We are seeing this challenge-led approach succeeding across different technology areas.
But we want to go further and faster.
That’s why we have set ‘Missions’ within each of our Grand Challenges: defined goals to be met in a set time.
Driving faster solutions.
So, for example, by 2030 our AI and Data mission will have transformed the prevention, early diagnosis and treatment of chronic diseases. Generating a whole new industry of diagnostic tech companies.
Again, this is a tried and tested approach to accelerating innovation, collaboration and private investment.
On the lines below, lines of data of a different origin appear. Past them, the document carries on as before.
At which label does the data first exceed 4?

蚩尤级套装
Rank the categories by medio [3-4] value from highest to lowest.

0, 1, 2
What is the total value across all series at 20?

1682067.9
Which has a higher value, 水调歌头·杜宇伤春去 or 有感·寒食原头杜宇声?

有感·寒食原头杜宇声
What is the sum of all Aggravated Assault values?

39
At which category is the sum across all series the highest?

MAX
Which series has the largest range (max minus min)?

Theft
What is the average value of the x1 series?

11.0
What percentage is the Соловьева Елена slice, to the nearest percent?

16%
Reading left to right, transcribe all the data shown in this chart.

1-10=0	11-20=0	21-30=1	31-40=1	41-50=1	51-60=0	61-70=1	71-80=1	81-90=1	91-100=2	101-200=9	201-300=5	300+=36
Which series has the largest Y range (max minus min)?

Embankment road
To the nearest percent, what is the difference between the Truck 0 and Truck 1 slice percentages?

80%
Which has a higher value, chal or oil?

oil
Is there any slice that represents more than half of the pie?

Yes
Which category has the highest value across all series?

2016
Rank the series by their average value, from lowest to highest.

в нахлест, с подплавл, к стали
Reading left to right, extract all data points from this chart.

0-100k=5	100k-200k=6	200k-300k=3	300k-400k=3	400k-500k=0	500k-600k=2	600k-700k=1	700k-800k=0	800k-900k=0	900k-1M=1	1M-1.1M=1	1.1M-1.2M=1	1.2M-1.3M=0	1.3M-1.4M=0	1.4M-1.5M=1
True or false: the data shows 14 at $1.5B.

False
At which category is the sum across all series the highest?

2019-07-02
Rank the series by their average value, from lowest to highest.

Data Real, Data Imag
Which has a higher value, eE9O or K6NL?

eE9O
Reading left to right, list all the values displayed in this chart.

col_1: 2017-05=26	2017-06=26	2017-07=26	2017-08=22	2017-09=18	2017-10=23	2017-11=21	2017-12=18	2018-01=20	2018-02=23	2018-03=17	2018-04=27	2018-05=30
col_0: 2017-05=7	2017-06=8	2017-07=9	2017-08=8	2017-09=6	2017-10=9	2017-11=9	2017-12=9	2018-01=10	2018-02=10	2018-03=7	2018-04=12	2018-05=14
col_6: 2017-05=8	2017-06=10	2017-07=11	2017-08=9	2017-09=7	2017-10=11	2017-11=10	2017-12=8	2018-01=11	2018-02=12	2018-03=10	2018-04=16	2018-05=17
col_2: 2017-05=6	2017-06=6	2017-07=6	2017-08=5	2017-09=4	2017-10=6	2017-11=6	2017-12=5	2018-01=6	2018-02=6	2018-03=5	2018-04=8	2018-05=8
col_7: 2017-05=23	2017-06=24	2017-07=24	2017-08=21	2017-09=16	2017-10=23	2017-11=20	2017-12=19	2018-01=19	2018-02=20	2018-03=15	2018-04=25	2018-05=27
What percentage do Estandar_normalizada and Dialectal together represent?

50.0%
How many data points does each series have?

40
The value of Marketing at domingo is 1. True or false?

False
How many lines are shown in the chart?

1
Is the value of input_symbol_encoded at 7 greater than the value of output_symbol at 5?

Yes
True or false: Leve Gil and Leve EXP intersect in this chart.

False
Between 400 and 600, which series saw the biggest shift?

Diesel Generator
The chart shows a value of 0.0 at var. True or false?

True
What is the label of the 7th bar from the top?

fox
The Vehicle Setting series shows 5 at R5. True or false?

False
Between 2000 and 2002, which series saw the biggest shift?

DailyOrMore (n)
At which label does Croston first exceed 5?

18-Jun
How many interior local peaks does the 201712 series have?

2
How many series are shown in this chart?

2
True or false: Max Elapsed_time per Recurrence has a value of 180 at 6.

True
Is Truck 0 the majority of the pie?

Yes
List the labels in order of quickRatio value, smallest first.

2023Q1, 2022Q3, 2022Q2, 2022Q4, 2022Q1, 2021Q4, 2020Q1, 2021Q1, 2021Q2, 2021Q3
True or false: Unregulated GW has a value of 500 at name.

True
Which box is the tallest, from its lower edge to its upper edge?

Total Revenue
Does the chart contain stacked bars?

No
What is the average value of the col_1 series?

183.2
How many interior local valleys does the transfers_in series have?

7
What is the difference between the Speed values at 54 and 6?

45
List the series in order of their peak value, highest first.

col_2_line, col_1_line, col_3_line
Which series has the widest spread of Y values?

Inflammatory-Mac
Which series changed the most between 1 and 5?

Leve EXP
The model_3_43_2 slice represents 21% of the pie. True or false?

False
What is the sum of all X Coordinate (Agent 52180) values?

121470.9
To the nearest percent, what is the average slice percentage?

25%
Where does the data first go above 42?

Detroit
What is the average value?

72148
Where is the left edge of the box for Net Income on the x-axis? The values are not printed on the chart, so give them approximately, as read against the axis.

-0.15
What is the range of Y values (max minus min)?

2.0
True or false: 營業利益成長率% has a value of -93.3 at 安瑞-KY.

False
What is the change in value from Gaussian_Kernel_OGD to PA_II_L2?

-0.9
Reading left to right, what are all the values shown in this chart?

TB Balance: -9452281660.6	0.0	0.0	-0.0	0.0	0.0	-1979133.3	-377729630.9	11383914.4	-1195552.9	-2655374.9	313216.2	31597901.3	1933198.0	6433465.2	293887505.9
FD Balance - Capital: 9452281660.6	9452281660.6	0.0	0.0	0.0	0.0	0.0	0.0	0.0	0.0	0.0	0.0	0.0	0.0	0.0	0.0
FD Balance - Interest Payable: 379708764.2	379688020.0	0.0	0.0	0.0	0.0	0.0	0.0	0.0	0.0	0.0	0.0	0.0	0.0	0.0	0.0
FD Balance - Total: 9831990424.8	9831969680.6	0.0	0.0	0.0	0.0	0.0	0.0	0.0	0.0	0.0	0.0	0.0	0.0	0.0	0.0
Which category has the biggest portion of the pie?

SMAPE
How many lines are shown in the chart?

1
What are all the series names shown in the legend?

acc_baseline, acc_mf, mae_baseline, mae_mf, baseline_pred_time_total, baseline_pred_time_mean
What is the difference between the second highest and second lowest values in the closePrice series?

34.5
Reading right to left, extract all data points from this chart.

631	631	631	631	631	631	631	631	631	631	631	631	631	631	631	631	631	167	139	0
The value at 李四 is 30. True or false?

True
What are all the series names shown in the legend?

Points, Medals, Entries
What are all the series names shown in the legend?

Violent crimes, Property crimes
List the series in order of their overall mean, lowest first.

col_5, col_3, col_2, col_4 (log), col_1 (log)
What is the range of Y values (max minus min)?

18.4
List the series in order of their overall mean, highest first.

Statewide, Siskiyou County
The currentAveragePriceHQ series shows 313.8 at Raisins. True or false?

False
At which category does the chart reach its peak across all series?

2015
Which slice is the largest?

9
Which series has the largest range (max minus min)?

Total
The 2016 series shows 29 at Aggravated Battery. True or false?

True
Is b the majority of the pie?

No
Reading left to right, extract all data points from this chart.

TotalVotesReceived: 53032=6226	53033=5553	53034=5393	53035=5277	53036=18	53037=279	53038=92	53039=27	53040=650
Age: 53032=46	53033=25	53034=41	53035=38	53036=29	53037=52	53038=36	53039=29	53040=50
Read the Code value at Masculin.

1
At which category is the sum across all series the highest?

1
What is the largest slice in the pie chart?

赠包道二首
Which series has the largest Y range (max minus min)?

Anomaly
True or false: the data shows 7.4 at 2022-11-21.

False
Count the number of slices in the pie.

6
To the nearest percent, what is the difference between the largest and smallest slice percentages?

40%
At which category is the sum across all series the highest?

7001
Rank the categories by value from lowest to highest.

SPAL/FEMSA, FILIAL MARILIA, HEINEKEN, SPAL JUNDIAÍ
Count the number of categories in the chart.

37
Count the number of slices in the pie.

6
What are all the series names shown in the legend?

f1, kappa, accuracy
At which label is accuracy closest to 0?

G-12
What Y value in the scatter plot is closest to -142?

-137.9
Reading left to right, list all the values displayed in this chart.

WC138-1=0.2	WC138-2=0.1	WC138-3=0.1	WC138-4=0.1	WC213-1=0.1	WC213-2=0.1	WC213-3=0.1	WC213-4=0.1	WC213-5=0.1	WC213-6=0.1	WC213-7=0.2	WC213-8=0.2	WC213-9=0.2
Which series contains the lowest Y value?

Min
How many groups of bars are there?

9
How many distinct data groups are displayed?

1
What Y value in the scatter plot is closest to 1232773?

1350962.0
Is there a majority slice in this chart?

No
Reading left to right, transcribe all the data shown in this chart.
Driving new markets and new – sometimes surprising – technologies.
When NASA set its mission to put man on the moon few people’s first thought would have been that nutrition and textile innovations would abound.
It is these ‘moonshots’, as Professor Mazzucato, calls them, which we now need to seek to help establish the successes, failures and the unexpected potential of emerging technologies for the future.
As we celebrate the 50th anniversary of the moon landing next month, it is worth reflecting upon that vision that Kennedy set, back in the Rice Stadium in September 1962. A grand vision, yet with a mission so specific, even his words shine with its precision:
If I were to say, my fellow citizens, that we shall send to the moon, 240,000 miles away from the control station in Houston, a giant rocket more than 300 feet tall, the length of this football field, made of new metal alloys, some of which have not yet been invented, capable of standing heat and stresses several times more than have ever been experienced, fitted together with a precision better than the finest watch, carrying all the equipment needed for propulsion, guidance, control, communications, food and survival, on an untried mission, to an unknown celestial body, and then return it safely to earth… and do all this, and do it right, and do it first before this decade is out–then we must be bold.
We too must be bold if we are to meet our own Grand Challenges for the 21st century. That is why the Prime Minister has now set our nation the challenge – that I announced yesterday – for the UK to become the first major economy to reach net zero carbon emissions by 2050. This we must achieve to save our own planet.
It’s a mission which we simply can’t afford to fail. And yet our success, along with the future success of our Grand Challenges, together with meeting our 2.4% target, will depend on us embracing the emerging technologies for the future.
And we will do that through listening to you, the innovators, so that the racecourse is expertly designed – with the regulation, the data and the IP system you need to thrive. We will do it by being brave enough to invest in new technologies, accepting that some may not succeed. And we will do it by setting challenges and missions for industry and academia, driving the collaborations we need to see.
That is how we will support emerging technologies, and ensure our future. Thank you.